Finding an orthonormal basis from an existing one in a Hilbert space

Question

Suppose we are given a separable Hilbert space $H$ with countable orthonormal basis $\{e_n\}$. Suppose we are given an orthonormal set $\{f_n\}$ such that $\sum\|e_n-f_n\| < 1$. How do we prove that $\{f_n\}$ is in fact an orthonormal basis?

Answer 1

Recall that an orthonormal sequence in a Hilbert space is an orthonormal basis if and only if it is complete, that is $x\perp f_n$ for all $n$ if and only if $x=0$.

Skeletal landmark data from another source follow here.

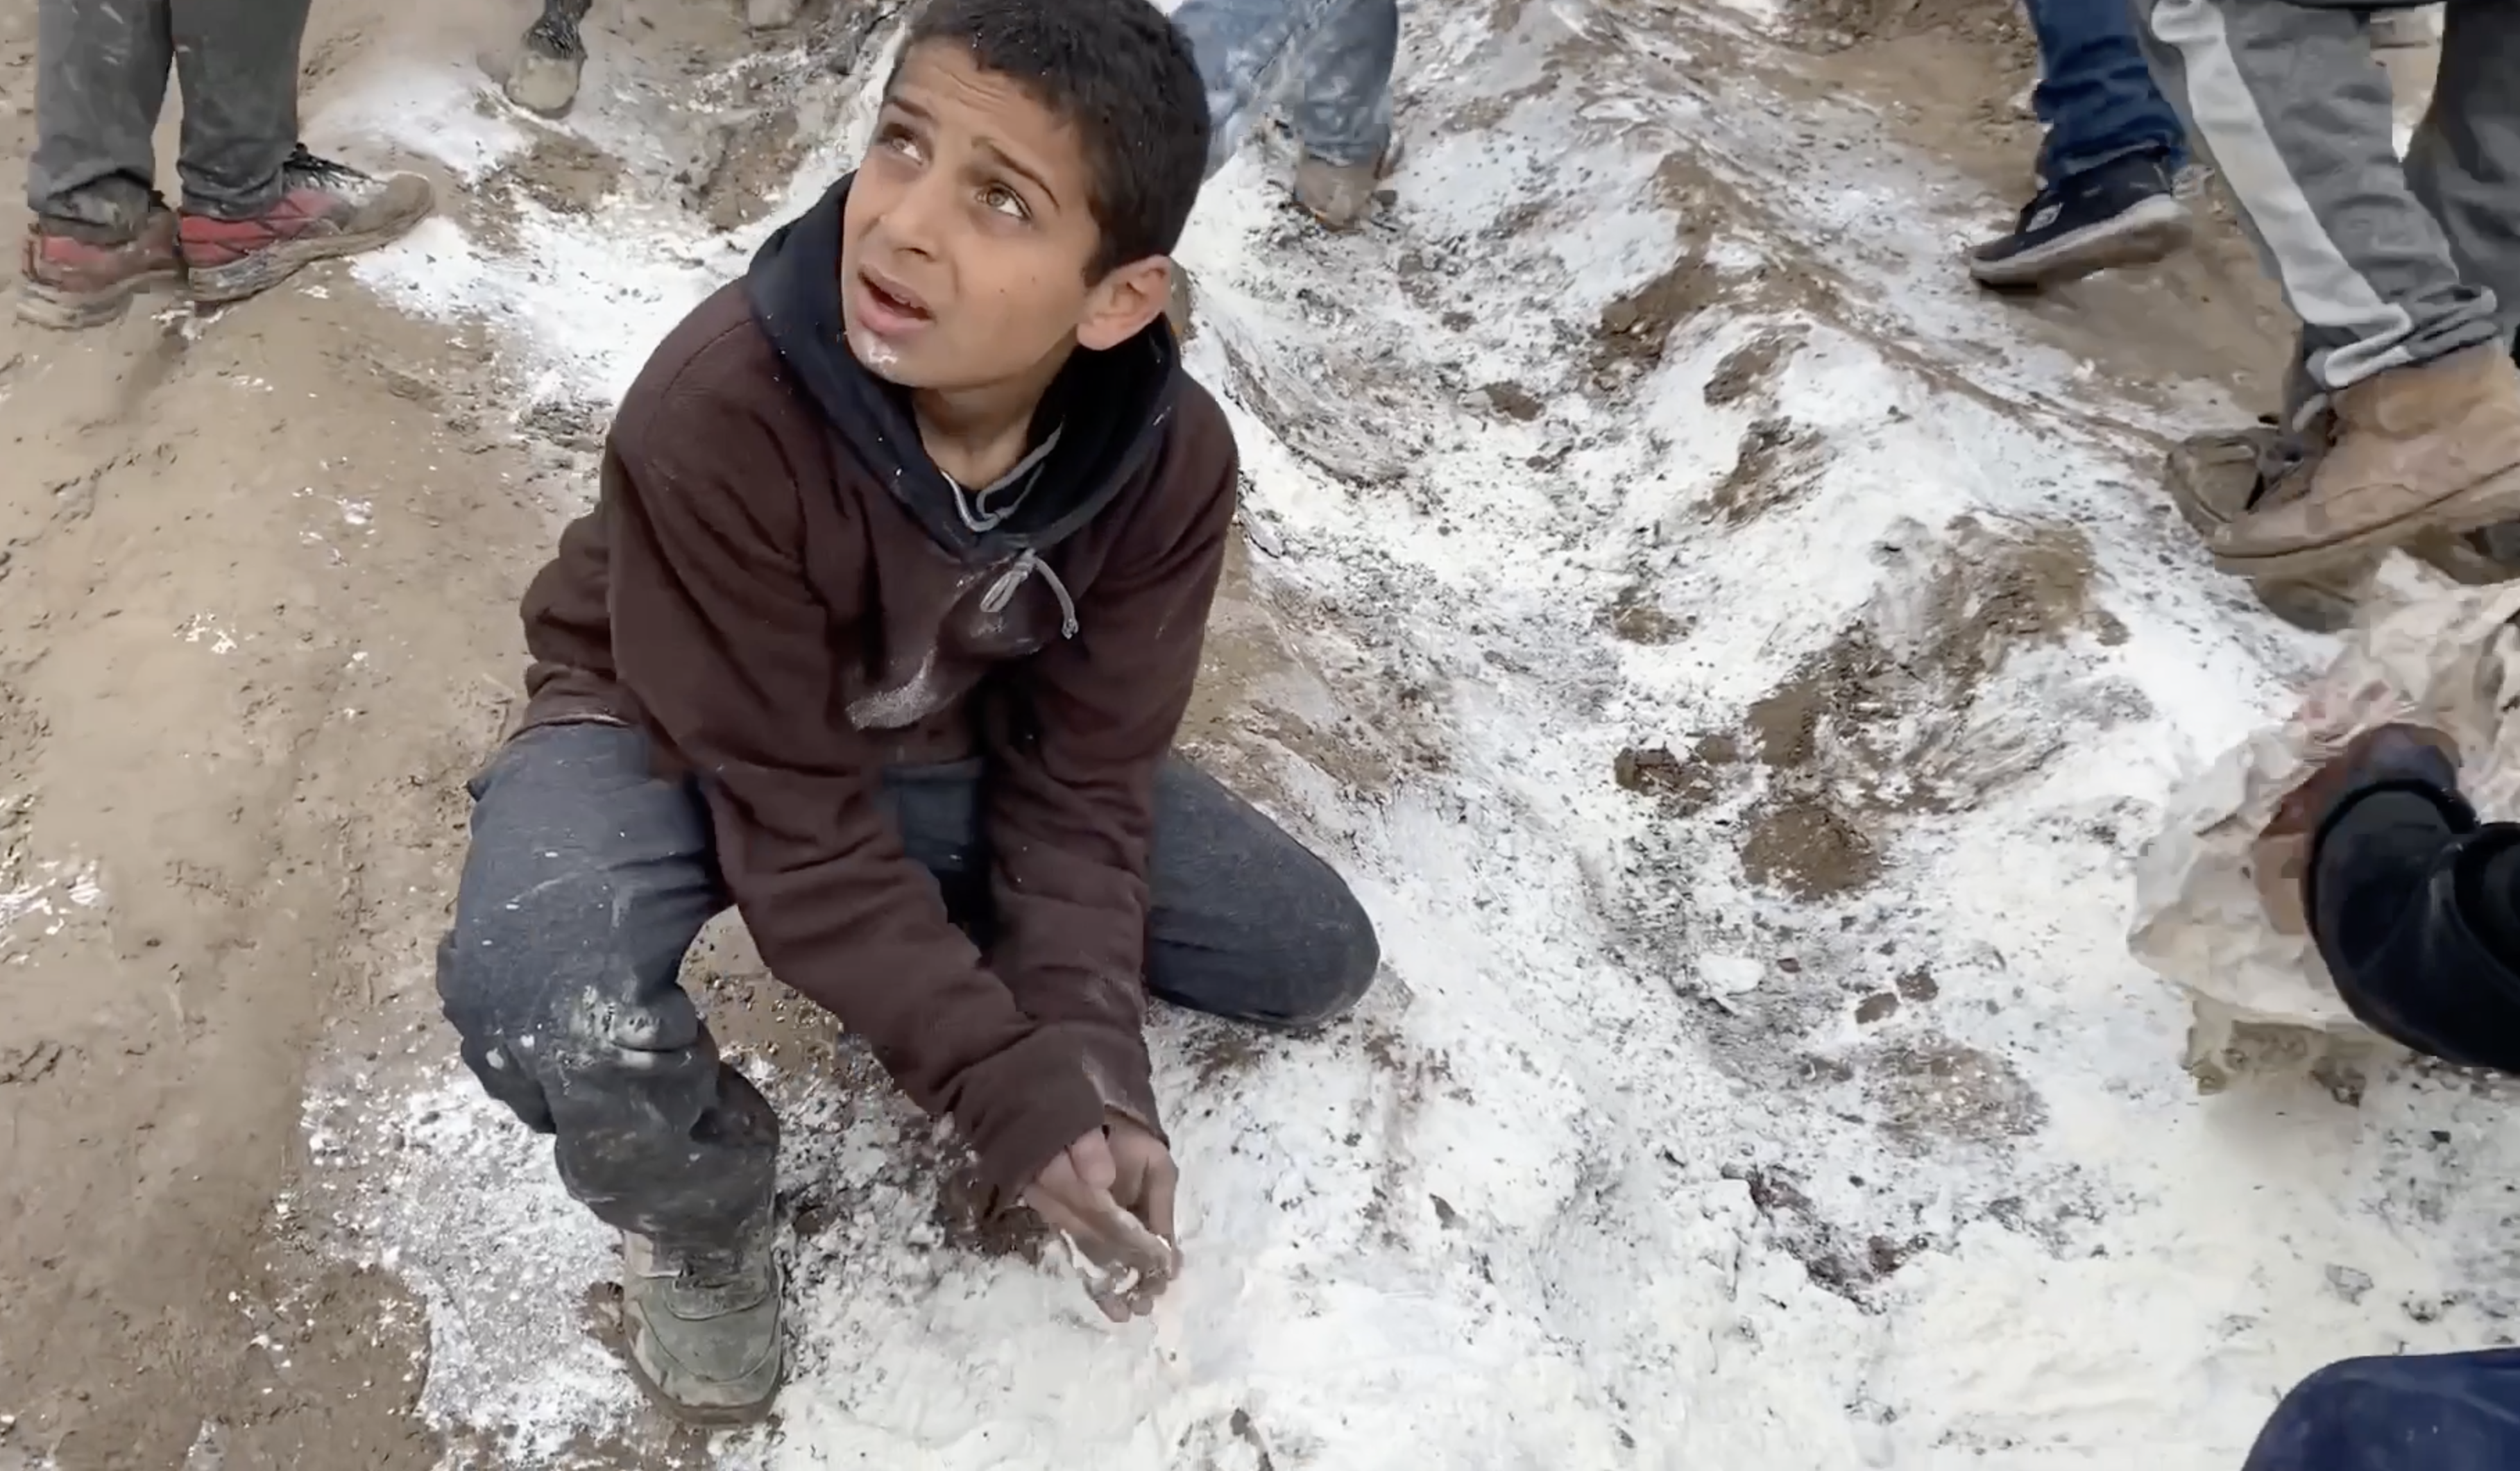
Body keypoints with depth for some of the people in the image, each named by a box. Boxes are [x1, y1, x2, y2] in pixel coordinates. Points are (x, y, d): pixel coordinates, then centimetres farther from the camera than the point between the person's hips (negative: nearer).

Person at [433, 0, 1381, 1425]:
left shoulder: (1172, 455, -24)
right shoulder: (716, 413, -37)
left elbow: (1080, 775, -14)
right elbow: (792, 809, -30)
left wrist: (1091, 1064, -26)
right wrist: (1010, 1090, -31)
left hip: (946, 740, 4)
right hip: (673, 737, -3)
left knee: (1319, 960, -2)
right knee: (543, 1017, -36)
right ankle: (702, 1210, 1)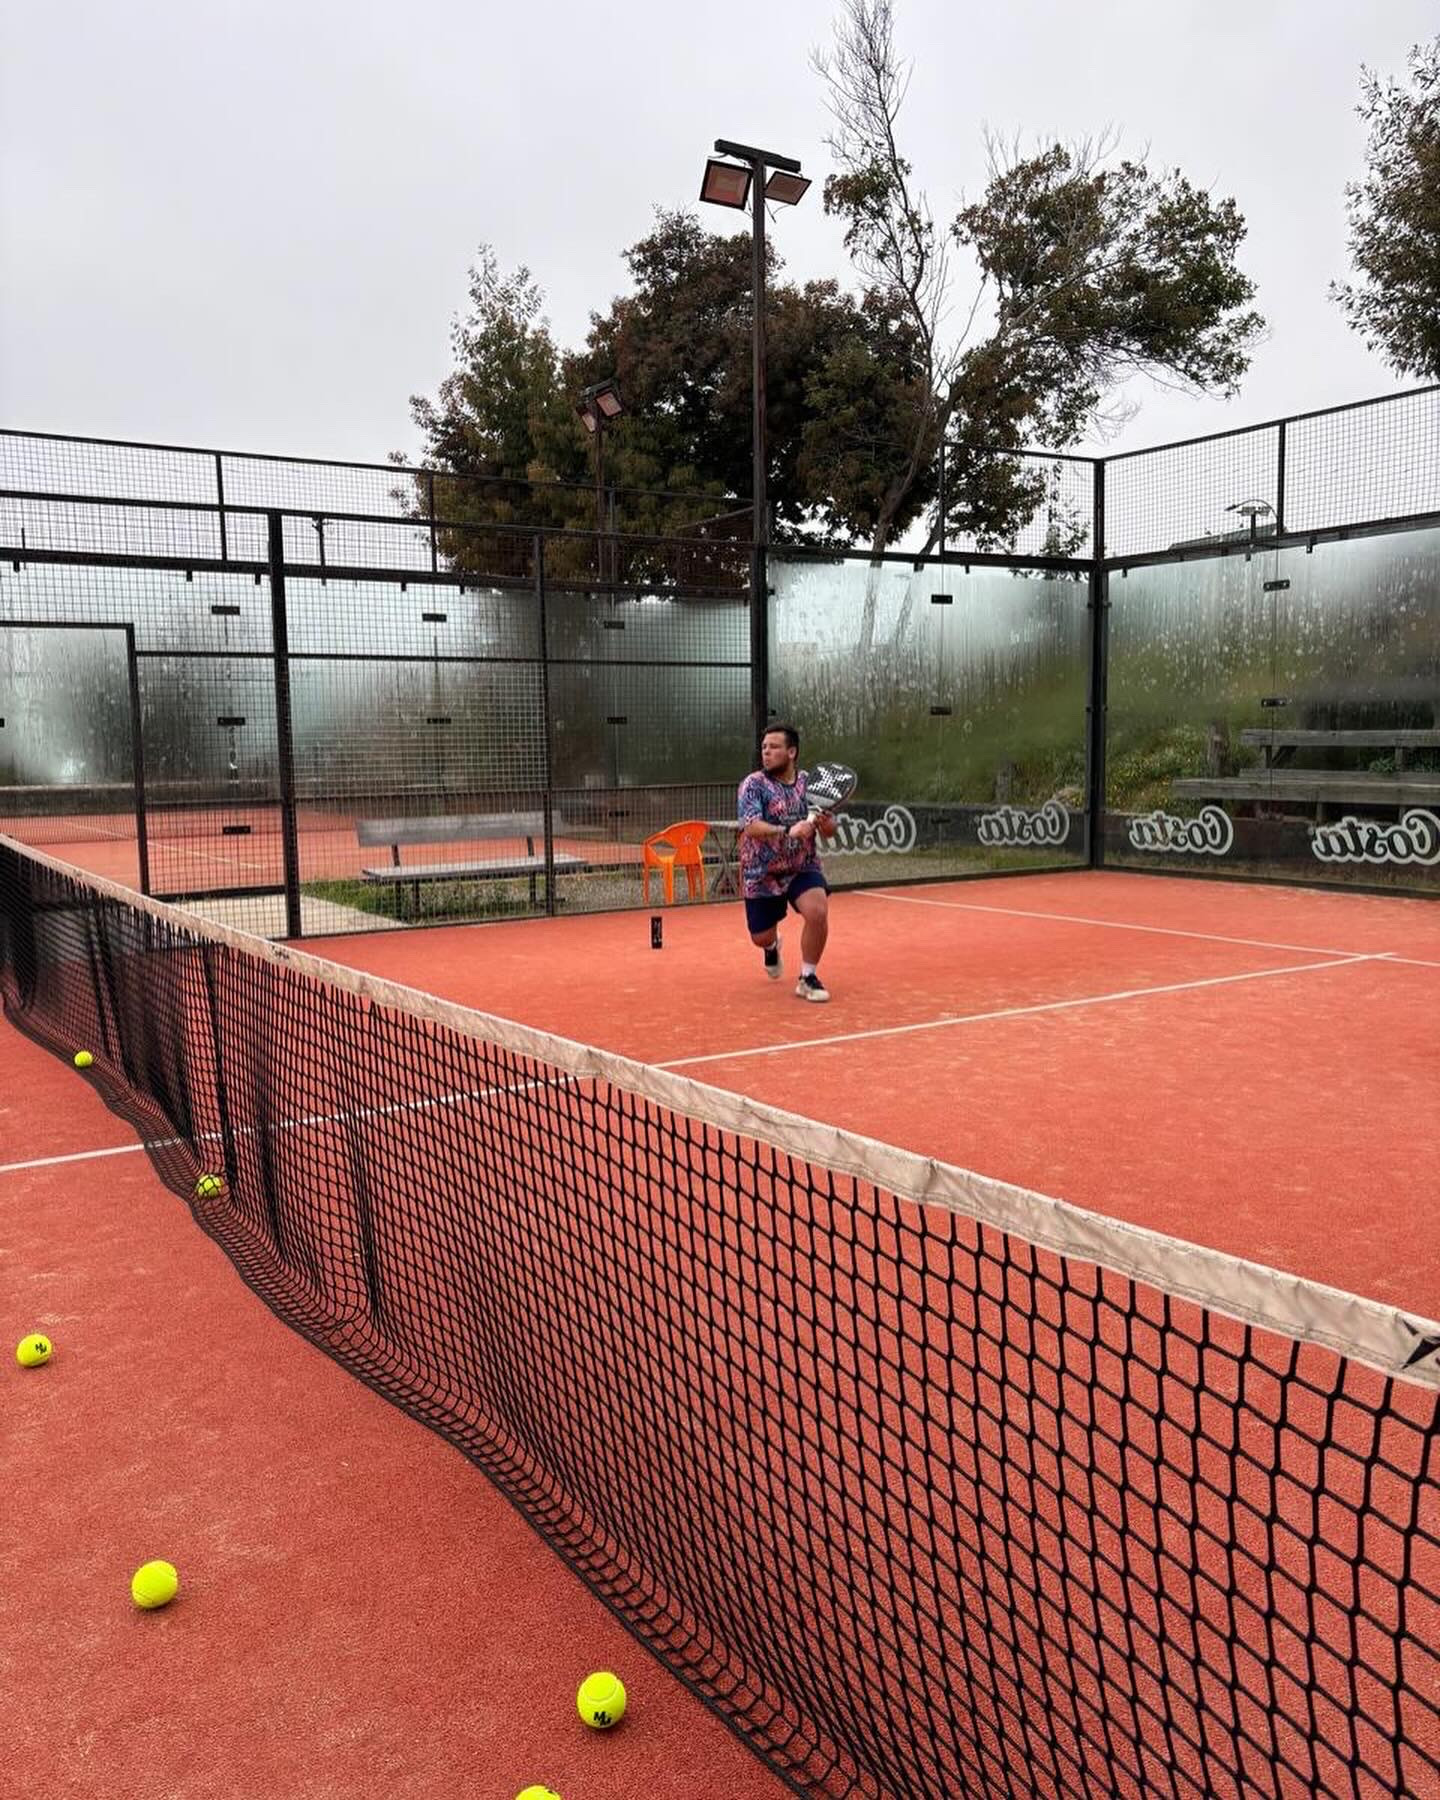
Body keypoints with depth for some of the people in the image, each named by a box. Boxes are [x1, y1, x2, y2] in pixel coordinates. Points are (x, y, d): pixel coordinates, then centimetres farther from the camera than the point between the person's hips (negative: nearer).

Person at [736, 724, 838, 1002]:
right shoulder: (753, 784, -13)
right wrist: (788, 831, -44)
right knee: (761, 937, 7)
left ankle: (807, 978, -5)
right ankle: (773, 945, 49)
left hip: (802, 867, 1)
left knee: (817, 911, -26)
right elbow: (752, 827, -28)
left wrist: (825, 823, -25)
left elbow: (829, 832, 0)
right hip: (761, 873, -1)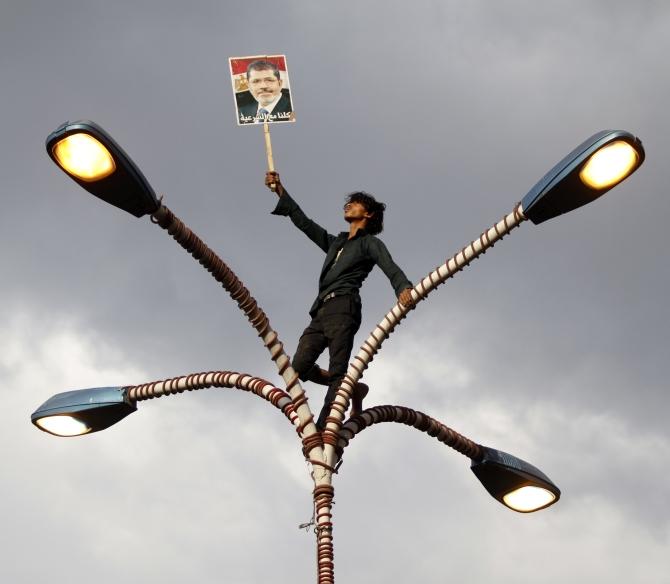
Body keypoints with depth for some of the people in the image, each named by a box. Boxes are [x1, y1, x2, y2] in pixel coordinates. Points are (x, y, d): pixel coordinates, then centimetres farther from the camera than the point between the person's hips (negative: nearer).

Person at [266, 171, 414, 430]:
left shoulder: (370, 243, 11)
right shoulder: (335, 243, 32)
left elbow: (391, 268, -7)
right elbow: (304, 223, 34)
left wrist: (404, 288, -29)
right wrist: (281, 192, 32)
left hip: (342, 307, -7)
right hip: (321, 311, 7)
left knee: (337, 371, -17)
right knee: (300, 366, -8)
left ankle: (324, 427, -28)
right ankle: (352, 389, 8)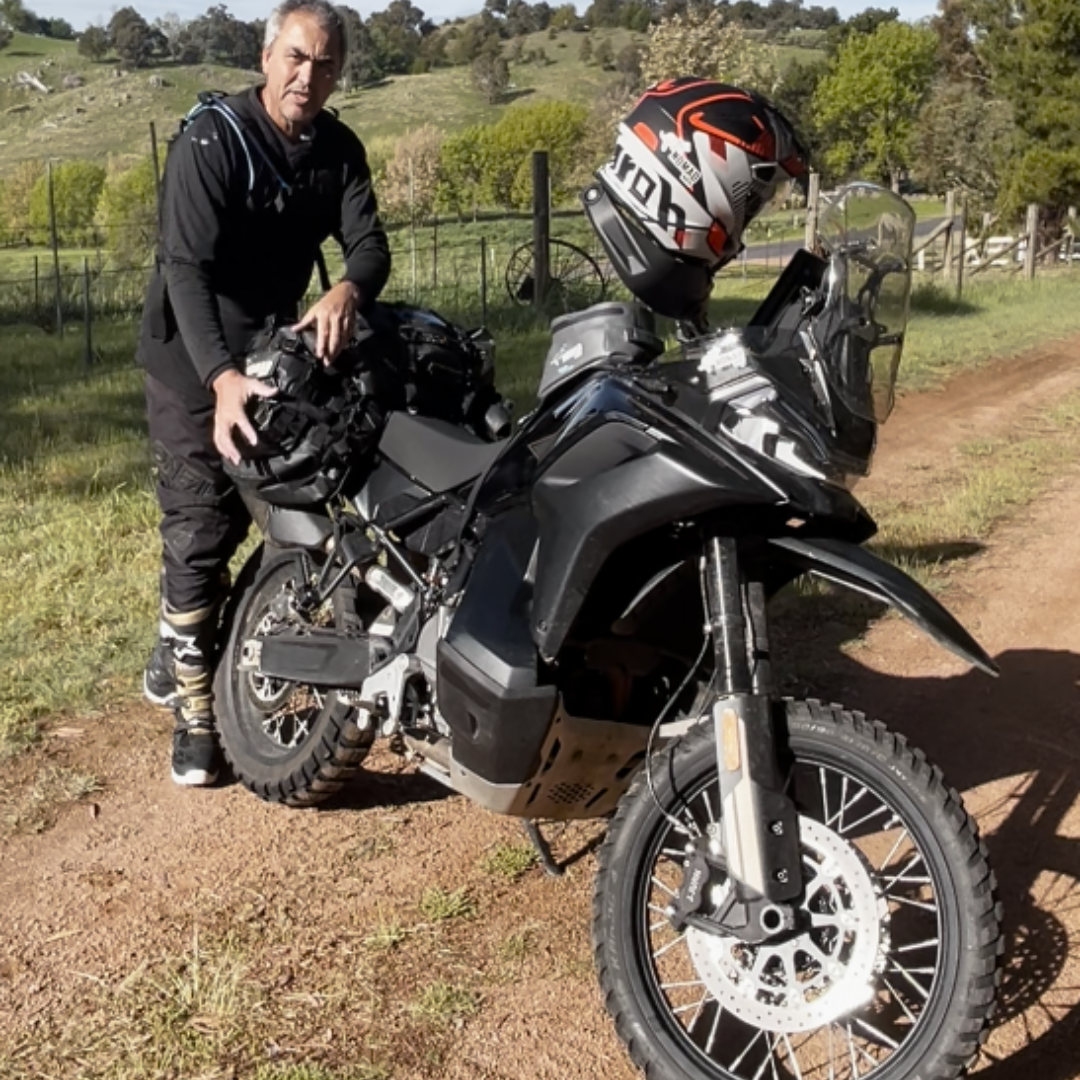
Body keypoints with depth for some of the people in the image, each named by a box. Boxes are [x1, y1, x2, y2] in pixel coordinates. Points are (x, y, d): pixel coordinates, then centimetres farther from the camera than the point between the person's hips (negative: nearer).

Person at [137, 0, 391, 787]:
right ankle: (194, 711, 4)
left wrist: (347, 292, -40)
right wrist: (222, 377, -46)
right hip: (193, 357, -6)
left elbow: (370, 241, -14)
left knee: (236, 515, 15)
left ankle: (174, 661, 36)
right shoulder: (211, 140, -21)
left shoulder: (339, 149, -2)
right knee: (202, 529, -8)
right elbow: (187, 268, -31)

So, suppose that $x\perp f_n$ for all $n$ but $x\neq 0$. Then,

$$ \vert \langle x,e_n\rangle\vert = \vert \langle x,e_n-f_n+f_n\rangle\vert \leq \vert \langle x,e_n-f_n\rangle\vert+\vert \langle x,f_n\rangle\vert=\vert\langle x,e_n-f_n\rangle\vert $$ where the last equality follows since $\langle x,f_n\rangle = 0$ for all $n$ by assumption. Squaring both sides and using CSB inequality, we obtain

$$ \vert \langle x,e_n\rangle\vert^2\leq \vert\langle x,e_n-f_n\rangle\vert^2\leq \|x\|^2\|e_n-f_n\|^2 $$ Summing both sides, we obtain

$$ \sum_{n=1}^\infty\vert \langle x,e_n\rangle\vert^2\leq \|x\|^2\sum_{n=1}^\infty\|e_n-f_n\|^2 $$ Now, your assumption that $\sum\|e_n-f_n\|<1$ implies that the sum of the squares is also strictly less than one. Thus if $x\perp f_n$ for all $n$, we have shown that

$$ \sum_{n=1}^\infty\vert\langle x,e_n\rangle\vert^2 < \|x\|^2, $$which is a contradiction of the Pythagorean theorem/Parseval's identity. Thus $x=0$, and $\{f_n\}$ is complete.